Please copy the lines below without any changes, beginning at the line that has "Tryska z tvrzené oceli pro hotend série A1" and stopping after the line that has "l’azione di cui all’art. 149 Cod. Ass.".
■ ■ ■
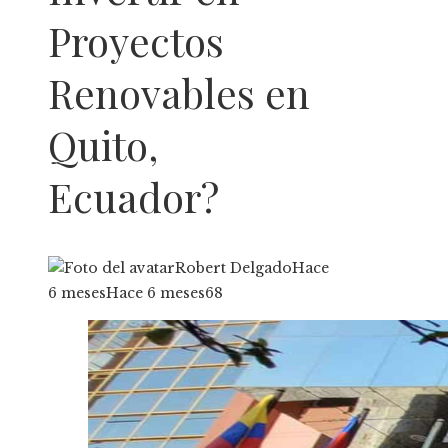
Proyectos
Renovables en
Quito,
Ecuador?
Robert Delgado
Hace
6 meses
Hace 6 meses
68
■ ■ ■
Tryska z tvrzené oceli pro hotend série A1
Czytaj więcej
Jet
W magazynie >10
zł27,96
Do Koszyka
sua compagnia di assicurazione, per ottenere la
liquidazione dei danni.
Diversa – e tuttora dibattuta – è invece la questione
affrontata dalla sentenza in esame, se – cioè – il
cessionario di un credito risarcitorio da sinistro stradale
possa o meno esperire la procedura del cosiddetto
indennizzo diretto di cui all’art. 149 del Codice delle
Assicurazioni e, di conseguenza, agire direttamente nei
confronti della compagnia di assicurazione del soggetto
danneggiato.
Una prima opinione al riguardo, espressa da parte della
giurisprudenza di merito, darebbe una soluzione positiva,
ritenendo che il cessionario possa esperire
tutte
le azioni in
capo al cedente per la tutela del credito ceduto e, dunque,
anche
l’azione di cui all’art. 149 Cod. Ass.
■ ■ ■
Answer for the task:
Tryska z tvrzené oceli pro hotend série A1
Czytaj więcej
Jet
W magazynie >10
zł27,96
Do Koszyka
sua compagnia di assicurazione, per ottenere la
liquidazione dei danni.
Diversa – e tuttora dibattuta – è invece la questione
affrontata dalla sentenza in esame, se – cioè – il
cessionario di un credito risarcitorio da sinistro stradale
possa o meno esperire la procedura del cosiddetto
indennizzo diretto di cui all’art. 149 del Codice delle
Assicurazioni e, di conseguenza, agire direttamente nei
confronti della compagnia di assicurazione del soggetto
danneggiato.
Una prima opinione al riguardo, espressa da parte della
giurisprudenza di merito, darebbe una soluzione positiva,
ritenendo che il cessionario possa esperire
tutte
le azioni in
capo al cedente per la tutela del credito ceduto e, dunque,
anche
l’azione di cui all’art. 149 Cod. Ass.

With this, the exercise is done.